Asked in 1995 to name the one person he'd like to have dinner with, Pence replied: "Jesus Christ."

When Pence returned to Congress in 2000, Fehrman said it was clear Pence had changed. "He won the seat and held on for the next 12 years, eventually rising to third in the GOP's congressional leadership. But his faith stayed front and center," reported Fehrman. Pence refused to campaign on Sundays. He also declined to dine solo with women who weren't his wife. "It's about building a zone around your marriage," he told the Hill.

After 9/11, Pence's first reaction was to gather his staff in prayer. Aides and other politicians often saw him reading his Bible, and Pence would cite specific verses to justify policy arguments. "My support for Israel stems largely from my personal faith," he told Congressional Quarterly in 2002. "In the Bible, God promises Abraham, 'Those who bless you I will bless, and those who curse you I will curse.' "

Fehrman said something about Pence changed when he ran for governor of Indiana. "You could no longer get Pence to address his faith, past or present. When I interviewed him in 2012, I asked about the peculiarities in his religious biography; each time, he evaded. Could he help me understand his strange spiritual journey?" posed Fehrman.

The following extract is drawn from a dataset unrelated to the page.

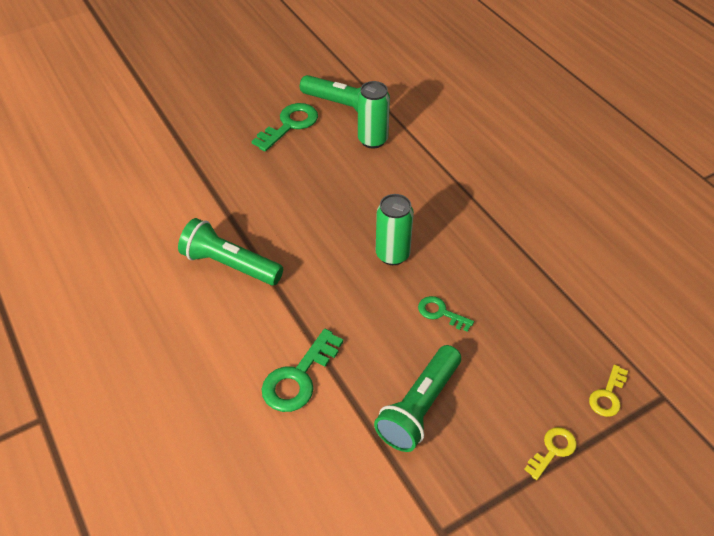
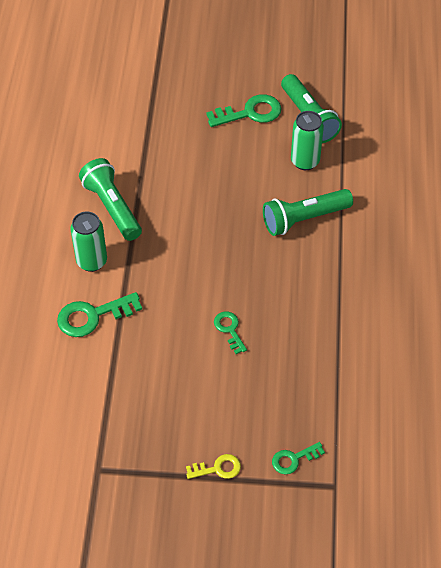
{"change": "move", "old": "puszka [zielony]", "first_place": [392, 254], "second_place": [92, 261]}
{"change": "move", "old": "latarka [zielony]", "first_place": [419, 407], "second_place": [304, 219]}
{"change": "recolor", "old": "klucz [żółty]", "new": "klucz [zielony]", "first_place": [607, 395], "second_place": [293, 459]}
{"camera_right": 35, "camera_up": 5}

"I cherish my Catholic upbringing," Pence replied.

When Fehrman asked Pence to explain why his faith shifted again in the mid-1990s, Pence said his family "just felt drawn to worship at an evangelical church."

Could he define himself as a believer? "I'm a pretty ordinary Christian, trying to make that faith real every day," Fehrman said was Pence's response.

Fehrman said Pence's sudden about-face "was all by design."

While reporting Pence's profile, Fehrman said he learned of a private meeting Pence held in the fall of 2010. "With his closest aides, he'd plotted out how to run for governor-and how to downplay a record in Congress that included trying to defund Planned Parenthood and trying to block the repeal of 'Don't Ask, Don't Tell,' among other social-conservative stands. Instead of highlighting those stands, as at least one adviser had urged him to do, Pence decided to sell himself as a technocratic 'jobs and schools' candidate," according to Fehrman.

 When Fehrman asked Pence about the special meeting, he replied, "It was a private meeting."

Once elected, Pence began pushing a very different agenda, according to Fehrman. "While the most notorious example came when he signed the state's Religious Freedom Restoration Act in 2015, Pence's faith has driven decisions big and small. It led him to sign a new anti-abortion law so restrictive that the American Civil Liberties Union is now suing the state. It led him to award a $3.5 million contract to Real Alternatives, a nonprofit that pushes abstinence education and urges pregnant women not to abort," stated Fehrman in Slate.

Fehrman points to Pence's beliefs shifting at least twice-from his family's Catholicism to an idiosyncratic evangelical Christianity, and from that to a more hardened and ideological version of the same. "If, as he insists, faith does indeed order his life, why did he stop being so open about it? Why strip the evangelizing from his evangelicalism?" the author posed.

"The easiest answer seems to be that he decided that as his political ambitions grew his public religiosity needed to shrink."